(Records from a data source)
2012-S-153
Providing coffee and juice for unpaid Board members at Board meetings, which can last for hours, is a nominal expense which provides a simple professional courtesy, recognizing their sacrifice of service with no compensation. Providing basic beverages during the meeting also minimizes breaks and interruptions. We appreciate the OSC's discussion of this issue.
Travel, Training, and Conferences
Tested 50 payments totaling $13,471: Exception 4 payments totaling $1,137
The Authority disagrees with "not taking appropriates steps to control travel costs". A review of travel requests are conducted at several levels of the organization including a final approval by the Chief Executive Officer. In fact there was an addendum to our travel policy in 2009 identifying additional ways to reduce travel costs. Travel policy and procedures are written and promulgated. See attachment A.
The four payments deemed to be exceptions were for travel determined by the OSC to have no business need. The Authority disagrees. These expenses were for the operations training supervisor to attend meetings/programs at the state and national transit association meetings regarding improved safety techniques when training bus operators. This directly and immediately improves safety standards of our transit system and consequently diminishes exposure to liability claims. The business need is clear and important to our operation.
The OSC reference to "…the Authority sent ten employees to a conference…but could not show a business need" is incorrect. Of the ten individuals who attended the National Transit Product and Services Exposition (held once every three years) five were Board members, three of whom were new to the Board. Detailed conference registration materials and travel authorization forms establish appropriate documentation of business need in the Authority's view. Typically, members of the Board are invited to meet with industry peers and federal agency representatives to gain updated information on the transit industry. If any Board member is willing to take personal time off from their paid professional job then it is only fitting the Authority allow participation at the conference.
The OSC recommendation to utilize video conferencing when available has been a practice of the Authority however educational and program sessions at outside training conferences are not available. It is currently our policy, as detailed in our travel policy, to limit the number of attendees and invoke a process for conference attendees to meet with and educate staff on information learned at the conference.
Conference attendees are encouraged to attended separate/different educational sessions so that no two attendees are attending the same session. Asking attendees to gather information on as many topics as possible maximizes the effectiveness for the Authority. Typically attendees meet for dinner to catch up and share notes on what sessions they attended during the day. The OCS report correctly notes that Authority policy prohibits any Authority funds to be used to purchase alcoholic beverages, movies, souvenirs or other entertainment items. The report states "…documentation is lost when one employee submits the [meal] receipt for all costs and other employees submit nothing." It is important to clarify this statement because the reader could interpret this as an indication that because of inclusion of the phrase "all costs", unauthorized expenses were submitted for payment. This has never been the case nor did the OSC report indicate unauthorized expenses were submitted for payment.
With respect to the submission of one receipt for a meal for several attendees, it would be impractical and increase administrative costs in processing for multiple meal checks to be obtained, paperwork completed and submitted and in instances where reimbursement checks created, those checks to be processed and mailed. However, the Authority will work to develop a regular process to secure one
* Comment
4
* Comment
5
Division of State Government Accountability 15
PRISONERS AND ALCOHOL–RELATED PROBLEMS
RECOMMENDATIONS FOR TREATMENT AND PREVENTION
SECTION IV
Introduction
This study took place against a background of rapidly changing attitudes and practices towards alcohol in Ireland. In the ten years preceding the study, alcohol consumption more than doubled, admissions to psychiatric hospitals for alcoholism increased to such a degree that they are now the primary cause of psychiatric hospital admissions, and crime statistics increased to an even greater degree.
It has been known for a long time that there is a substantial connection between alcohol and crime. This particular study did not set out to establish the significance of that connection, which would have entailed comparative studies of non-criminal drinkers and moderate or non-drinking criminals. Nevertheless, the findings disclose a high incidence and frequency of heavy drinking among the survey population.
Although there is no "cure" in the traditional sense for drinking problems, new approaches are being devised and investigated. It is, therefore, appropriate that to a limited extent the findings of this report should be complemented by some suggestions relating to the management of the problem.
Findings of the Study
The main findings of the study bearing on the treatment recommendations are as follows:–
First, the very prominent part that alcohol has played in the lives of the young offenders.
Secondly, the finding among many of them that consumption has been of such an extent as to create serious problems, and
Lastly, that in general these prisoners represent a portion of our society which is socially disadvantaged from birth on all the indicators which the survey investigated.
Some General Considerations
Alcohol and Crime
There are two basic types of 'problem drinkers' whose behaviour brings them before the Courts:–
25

> [What you need to do]:
Taking the records from the top, repeat each line exactly until you have repeated the line that contains "The Authority disagrees with".

> [Response]:
2012-S-153
Providing coffee and juice for unpaid Board members at Board meetings, which can last for hours, is a nominal expense which provides a simple professional courtesy, recognizing their sacrifice of service with no compensation. Providing basic beverages during the meeting also minimizes breaks and interruptions. We appreciate the OSC's discussion of this issue.
Travel, Training, and Conferences
Tested 50 payments totaling $13,471: Exception 4 payments totaling $1,137
The Authority disagrees with "not taking appropriates steps to control travel costs". A review of travel requests are conducted at several levels of the organization including a final approval by the Chief Executive Officer. In fact there was an addendum to our travel policy in 2009 identifying additional ways to reduce travel costs. Travel policy and procedures are written and promulgated. See attachment A.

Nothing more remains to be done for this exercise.